→ INSTRUCTIONS TO FOLLOW:
Somewhere below are a line with "wrist: (141, 281)" and a later line with "pinky pip: (135, 231)". Output exactly those lines and all lines between them.

[[ PROVIDED MATERIAL, beginning ]]

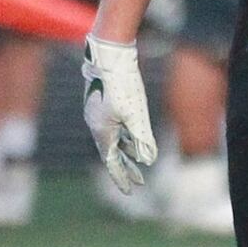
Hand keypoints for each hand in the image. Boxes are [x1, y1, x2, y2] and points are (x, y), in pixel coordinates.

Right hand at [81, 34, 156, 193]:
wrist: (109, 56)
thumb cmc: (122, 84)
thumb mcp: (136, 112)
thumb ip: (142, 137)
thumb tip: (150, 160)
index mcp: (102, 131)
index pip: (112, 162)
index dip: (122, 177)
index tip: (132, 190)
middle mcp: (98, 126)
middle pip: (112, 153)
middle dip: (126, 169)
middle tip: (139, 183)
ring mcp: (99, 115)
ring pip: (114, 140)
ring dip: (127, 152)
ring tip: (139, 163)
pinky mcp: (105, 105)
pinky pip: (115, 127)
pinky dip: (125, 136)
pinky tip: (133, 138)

[[ PROVIDED MATERIAL, end ]]
[[ PROVIDED MATERIAL, beginning ]]

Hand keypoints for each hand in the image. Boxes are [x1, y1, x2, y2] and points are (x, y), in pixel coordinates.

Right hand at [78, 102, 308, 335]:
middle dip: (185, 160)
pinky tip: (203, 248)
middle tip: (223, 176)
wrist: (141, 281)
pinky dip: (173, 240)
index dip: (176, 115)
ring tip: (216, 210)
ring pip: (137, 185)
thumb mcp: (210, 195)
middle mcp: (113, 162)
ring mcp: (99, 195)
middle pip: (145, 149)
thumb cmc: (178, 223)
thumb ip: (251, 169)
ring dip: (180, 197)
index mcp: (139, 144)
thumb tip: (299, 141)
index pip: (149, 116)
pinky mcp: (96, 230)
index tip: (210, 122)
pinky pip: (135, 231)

[[ PROVIDED MATERIAL, end ]]

→ RESPONSE TO THIS TASK:
wrist: (141, 281)
pinky dip: (173, 240)
index dip: (176, 115)
ring tip: (216, 210)
ring pip: (137, 185)
thumb mcp: (210, 195)
middle mcp: (113, 162)
ring mcp: (99, 195)
middle pip: (145, 149)
thumb cmc: (178, 223)
thumb ip: (251, 169)
ring dip: (180, 197)
index mcp: (139, 144)
thumb tip: (299, 141)
index pip: (149, 116)
pinky mcp: (96, 230)
index tip: (210, 122)
pinky pip: (135, 231)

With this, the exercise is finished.